◆ YOUR INSTRUCTIONS
Be exact. Print each record as it stands.

◆ SOURCE INFORMATION
++++
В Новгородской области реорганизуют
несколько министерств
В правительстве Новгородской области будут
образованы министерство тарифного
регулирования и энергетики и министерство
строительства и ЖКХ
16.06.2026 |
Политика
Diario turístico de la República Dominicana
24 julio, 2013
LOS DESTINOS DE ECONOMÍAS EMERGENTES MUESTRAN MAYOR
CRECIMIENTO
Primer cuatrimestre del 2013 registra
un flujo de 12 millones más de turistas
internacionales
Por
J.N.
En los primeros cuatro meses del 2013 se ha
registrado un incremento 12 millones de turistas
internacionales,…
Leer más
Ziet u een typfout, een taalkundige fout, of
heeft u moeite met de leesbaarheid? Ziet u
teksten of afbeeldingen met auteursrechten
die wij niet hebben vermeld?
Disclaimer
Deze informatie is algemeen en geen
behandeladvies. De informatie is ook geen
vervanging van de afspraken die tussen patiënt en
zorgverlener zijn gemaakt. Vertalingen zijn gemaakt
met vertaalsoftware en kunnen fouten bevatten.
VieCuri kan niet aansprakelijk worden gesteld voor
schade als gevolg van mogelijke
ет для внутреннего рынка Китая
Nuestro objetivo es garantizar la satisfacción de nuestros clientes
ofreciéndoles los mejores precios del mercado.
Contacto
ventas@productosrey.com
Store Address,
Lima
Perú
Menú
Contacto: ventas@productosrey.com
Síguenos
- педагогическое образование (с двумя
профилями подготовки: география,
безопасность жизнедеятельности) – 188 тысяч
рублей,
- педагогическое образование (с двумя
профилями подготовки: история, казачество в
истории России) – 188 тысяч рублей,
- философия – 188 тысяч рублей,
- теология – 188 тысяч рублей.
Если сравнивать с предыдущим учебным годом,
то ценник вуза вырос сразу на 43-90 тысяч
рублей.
++++
◆ RESPONSE BOX
В Новгородской области реорганизуют
несколько министерств
В правительстве Новгородской области будут
образованы министерство тарифного
регулирования и энергетики и министерство
строительства и ЖКХ
16.06.2026 |
Политика
Diario turístico de la República Dominicana
24 julio, 2013
LOS DESTINOS DE ECONOMÍAS EMERGENTES MUESTRAN MAYOR
CRECIMIENTO
Primer cuatrimestre del 2013 registra
un flujo de 12 millones más de turistas
internacionales
Por
J.N.
En los primeros cuatro meses del 2013 se ha
registrado un incremento 12 millones de turistas
internacionales,…
Leer más
Ziet u een typfout, een taalkundige fout, of
heeft u moeite met de leesbaarheid? Ziet u
teksten of afbeeldingen met auteursrechten
die wij niet hebben vermeld?
Disclaimer
Deze informatie is algemeen en geen
behandeladvies. De informatie is ook geen
vervanging van de afspraken die tussen patiënt en
zorgverlener zijn gemaakt. Vertalingen zijn gemaakt
met vertaalsoftware en kunnen fouten bevatten.
VieCuri kan niet aansprakelijk worden gesteld voor
schade als gevolg van mogelijke
ет для внутреннего рынка Китая
Nuestro objetivo es garantizar la satisfacción de nuestros clientes
ofreciéndoles los mejores precios del mercado.
Contacto
ventas@productosrey.com
Store Address,
Lima
Perú
Menú
Contacto: ventas@productosrey.com
Síguenos
- педагогическое образование (с двумя
профилями подготовки: география,
безопасность жизнедеятельности) – 188 тысяч
рублей,
- педагогическое образование (с двумя
профилями подготовки: история, казачество в
истории России) – 188 тысяч рублей,
- философия – 188 тысяч рублей,
- теология – 188 тысяч рублей.
Если сравнивать с предыдущим учебным годом,
то ценник вуза вырос сразу на 43-90 тысяч
рублей.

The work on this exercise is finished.